(Data segment begins)
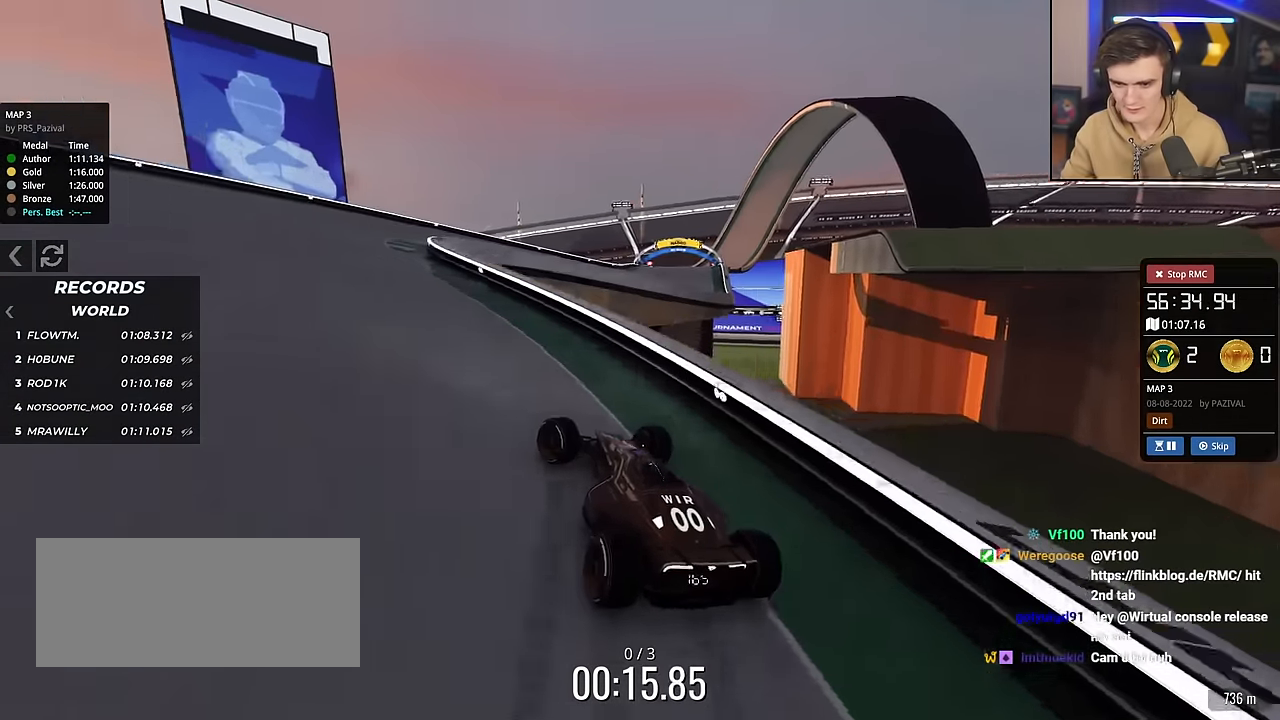
{"keys": ["up"], "events": [[67, "left", "up"]]}
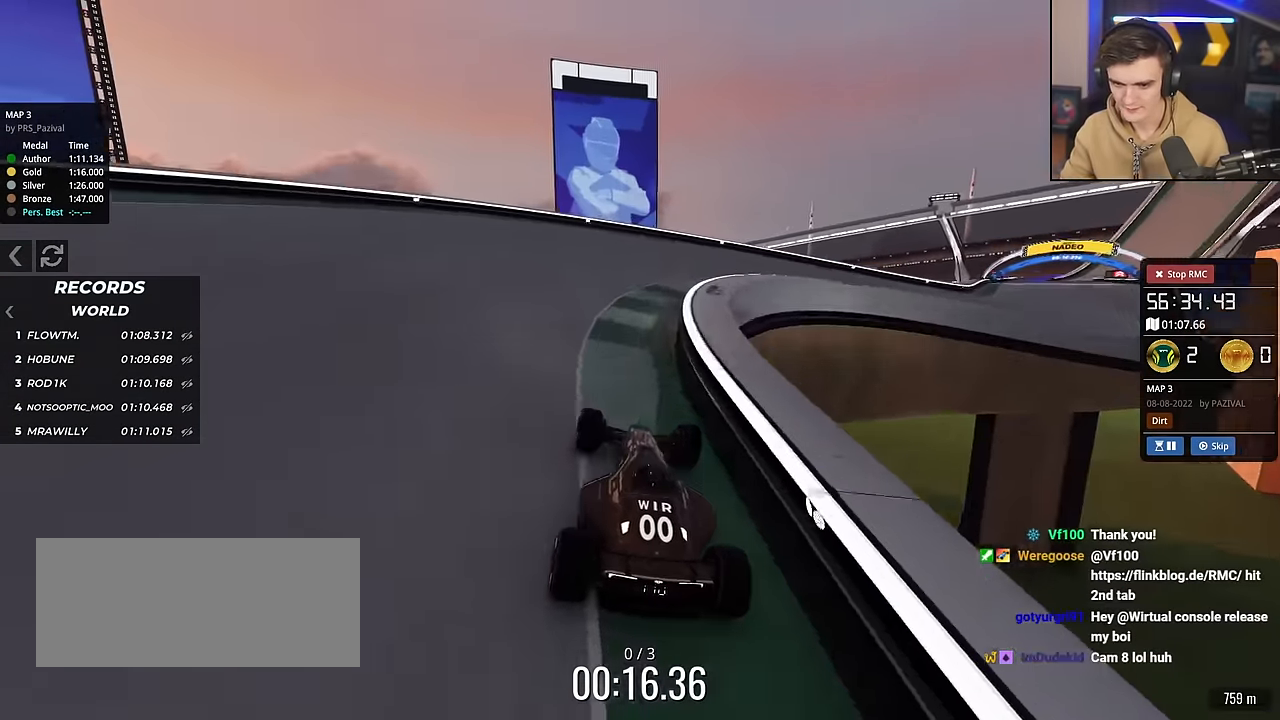
{"keys": ["right", "up"], "events": [[83, "right", "down"]]}
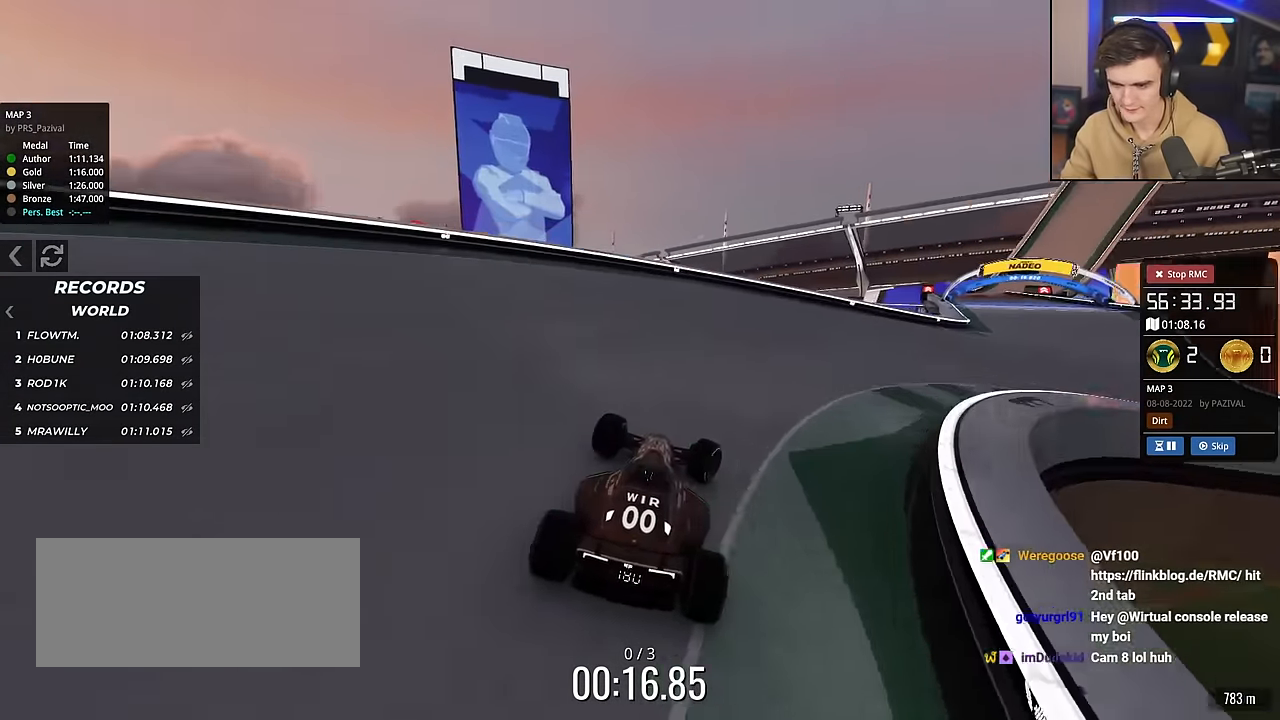
{"keys": ["right", "up"], "events": []}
(Data segment ends)
Output the data above verbatim, pictures excluded.

{"keys": ["up"], "events": [[67, "left", "up"]]}
{"keys": ["right", "up"], "events": [[83, "right", "down"]]}
{"keys": ["right", "up"], "events": []}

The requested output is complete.